Directions for this task: Restate the records in full, keeping every word as it is.

Dataset records:

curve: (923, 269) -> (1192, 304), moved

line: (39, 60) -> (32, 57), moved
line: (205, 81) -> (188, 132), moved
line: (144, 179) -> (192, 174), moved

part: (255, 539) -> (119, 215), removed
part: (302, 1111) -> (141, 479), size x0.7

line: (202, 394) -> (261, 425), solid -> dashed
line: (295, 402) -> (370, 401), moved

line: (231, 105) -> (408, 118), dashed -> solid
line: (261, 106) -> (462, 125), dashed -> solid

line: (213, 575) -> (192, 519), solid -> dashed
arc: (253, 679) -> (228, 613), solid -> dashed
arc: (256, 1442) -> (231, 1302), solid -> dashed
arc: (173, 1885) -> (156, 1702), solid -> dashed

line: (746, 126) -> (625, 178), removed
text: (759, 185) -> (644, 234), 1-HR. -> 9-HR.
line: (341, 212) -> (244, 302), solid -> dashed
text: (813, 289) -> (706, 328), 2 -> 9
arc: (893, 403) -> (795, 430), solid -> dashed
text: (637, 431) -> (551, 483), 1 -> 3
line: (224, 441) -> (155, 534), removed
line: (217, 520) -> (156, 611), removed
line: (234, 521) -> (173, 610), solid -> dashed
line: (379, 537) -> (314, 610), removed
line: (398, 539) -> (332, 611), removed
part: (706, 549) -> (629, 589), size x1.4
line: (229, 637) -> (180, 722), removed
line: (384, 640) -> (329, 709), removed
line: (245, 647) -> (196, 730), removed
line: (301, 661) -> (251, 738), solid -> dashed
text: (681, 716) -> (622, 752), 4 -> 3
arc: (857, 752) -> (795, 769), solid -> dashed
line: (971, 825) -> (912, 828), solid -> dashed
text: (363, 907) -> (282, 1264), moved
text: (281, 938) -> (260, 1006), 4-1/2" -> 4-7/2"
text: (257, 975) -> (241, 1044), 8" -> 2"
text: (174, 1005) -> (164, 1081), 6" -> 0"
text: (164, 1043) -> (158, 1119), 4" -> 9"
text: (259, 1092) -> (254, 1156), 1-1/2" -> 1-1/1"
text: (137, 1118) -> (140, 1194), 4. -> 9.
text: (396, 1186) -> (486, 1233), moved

Completed task:
curve: (923, 269) -> (1192, 304), moved

line: (39, 60) -> (32, 57), moved
line: (205, 81) -> (188, 132), moved
line: (144, 179) -> (192, 174), moved

part: (255, 539) -> (119, 215), removed
part: (302, 1111) -> (141, 479), size x0.7

line: (202, 394) -> (261, 425), solid -> dashed
line: (295, 402) -> (370, 401), moved

line: (231, 105) -> (408, 118), dashed -> solid
line: (261, 106) -> (462, 125), dashed -> solid

line: (213, 575) -> (192, 519), solid -> dashed
arc: (253, 679) -> (228, 613), solid -> dashed
arc: (256, 1442) -> (231, 1302), solid -> dashed
arc: (173, 1885) -> (156, 1702), solid -> dashed

line: (746, 126) -> (625, 178), removed
text: (759, 185) -> (644, 234), 1-HR. -> 9-HR.
line: (341, 212) -> (244, 302), solid -> dashed
text: (813, 289) -> (706, 328), 2 -> 9
arc: (893, 403) -> (795, 430), solid -> dashed
text: (637, 431) -> (551, 483), 1 -> 3
line: (224, 441) -> (155, 534), removed
line: (217, 520) -> (156, 611), removed
line: (234, 521) -> (173, 610), solid -> dashed
line: (379, 537) -> (314, 610), removed
line: (398, 539) -> (332, 611), removed
part: (706, 549) -> (629, 589), size x1.4
line: (229, 637) -> (180, 722), removed
line: (384, 640) -> (329, 709), removed
line: (245, 647) -> (196, 730), removed
line: (301, 661) -> (251, 738), solid -> dashed
text: (681, 716) -> (622, 752), 4 -> 3
arc: (857, 752) -> (795, 769), solid -> dashed
line: (971, 825) -> (912, 828), solid -> dashed
text: (363, 907) -> (282, 1264), moved
text: (281, 938) -> (260, 1006), 4-1/2" -> 4-7/2"
text: (257, 975) -> (241, 1044), 8" -> 2"
text: (174, 1005) -> (164, 1081), 6" -> 0"
text: (164, 1043) -> (158, 1119), 4" -> 9"
text: (259, 1092) -> (254, 1156), 1-1/2" -> 1-1/1"
text: (137, 1118) -> (140, 1194), 4. -> 9.
text: (396, 1186) -> (486, 1233), moved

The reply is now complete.